Stored data entries:
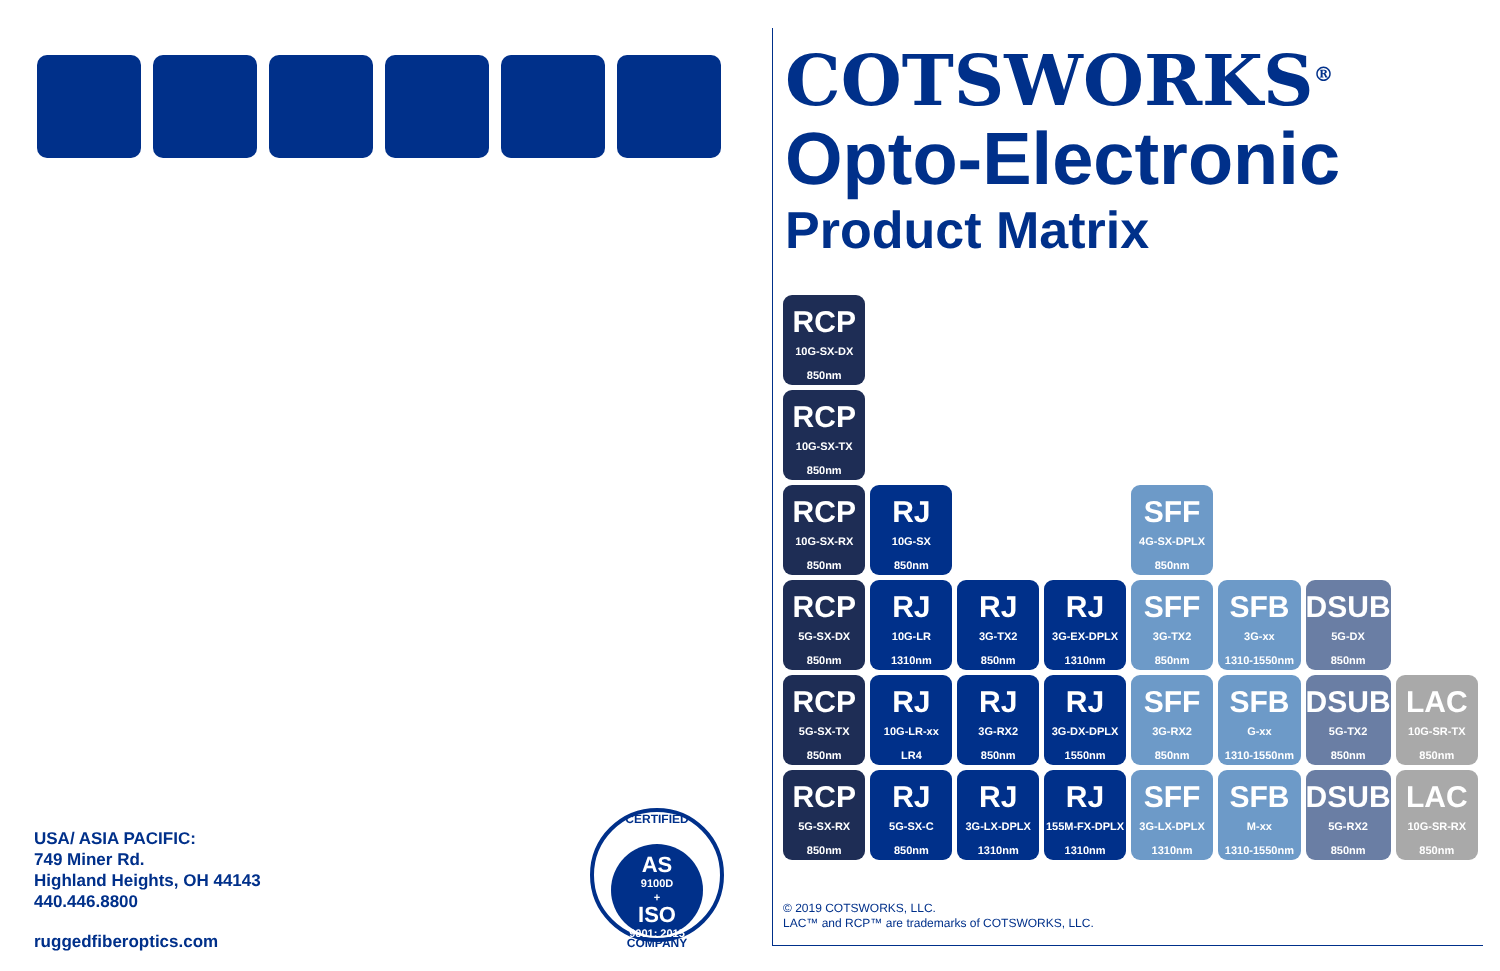USA/ ASIA PACIFIC:
749 Miner Rd.
Highland Heights, OH 44143
440.446.8800
ruggedfiberoptics.com
CERTIFIED
AS
9100D
+
ISO
9001: 2015
COMPANY
COTSWORKS<sup>®</sup>
Opto-Electronic
Product Matrix
| RCP 10G-SX-DX 850nm | | | | | | | |
| RCP 10G-SX-TX 850nm | | | | | | | |
| RCP 10G-SX-RX 850nm | RJ 10G-SX 850nm | | | SFF 4G-SX-DPLX 850nm | | | |
| RCP 5G-SX-DX 850nm | RJ 10G-LR 1310nm | RJ 3G-TX2 850nm | RJ 3G-EX-DPLX 1310nm | SFF 3G-TX2 850nm | SFB 3G-xx 1310-1550nm | DSUB 5G-DX 850nm | |
| RCP 5G-SX-TX 850nm | RJ 10G-LR-xx LR4 | RJ 3G-RX2 850nm | RJ 3G-DX-DPLX 1550nm | SFF 3G-RX2 850nm | SFB G-xx 1310-1550nm | DSUB 5G-TX2 850nm | LAC 10G-SR-TX 850nm |
| RCP 5G-SX-RX 850nm | RJ 5G-SX-C 850nm | RJ 3G-LX-DPLX 1310nm | RJ 155M-FX-DPLX 1310nm | SFF 3G-LX-DPLX 1310nm | SFB M-xx 1310-1550nm | DSUB 5G-RX2 850nm | LAC 10G-SR-RX 850nm |
© 2019 COTSWORKS, LLC.
LAC™ and RCP™ are trademarks of COTSWORKS, LLC.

» What is being asked: Each of the lines above should be transcribed exactly; no image is to be copied.

» Answer box:
USA/ ASIA PACIFIC:
749 Miner Rd.
Highland Heights, OH 44143
440.446.8800
ruggedfiberoptics.com
CERTIFIED
AS
9100D
+
ISO
9001: 2015
COMPANY
COTSWORKS<sup>®</sup>
Opto-Electronic
Product Matrix
| RCP 10G-SX-DX 850nm | | | | | | | |
| RCP 10G-SX-TX 850nm | | | | | | | |
| RCP 10G-SX-RX 850nm | RJ 10G-SX 850nm | | | SFF 4G-SX-DPLX 850nm | | | |
| RCP 5G-SX-DX 850nm | RJ 10G-LR 1310nm | RJ 3G-TX2 850nm | RJ 3G-EX-DPLX 1310nm | SFF 3G-TX2 850nm | SFB 3G-xx 1310-1550nm | DSUB 5G-DX 850nm | |
| RCP 5G-SX-TX 850nm | RJ 10G-LR-xx LR4 | RJ 3G-RX2 850nm | RJ 3G-DX-DPLX 1550nm | SFF 3G-RX2 850nm | SFB G-xx 1310-1550nm | DSUB 5G-TX2 850nm | LAC 10G-SR-TX 850nm |
| RCP 5G-SX-RX 850nm | RJ 5G-SX-C 850nm | RJ 3G-LX-DPLX 1310nm | RJ 155M-FX-DPLX 1310nm | SFF 3G-LX-DPLX 1310nm | SFB M-xx 1310-1550nm | DSUB 5G-RX2 850nm | LAC 10G-SR-RX 850nm |
© 2019 COTSWORKS, LLC.
LAC™ and RCP™ are trademarks of COTSWORKS, LLC.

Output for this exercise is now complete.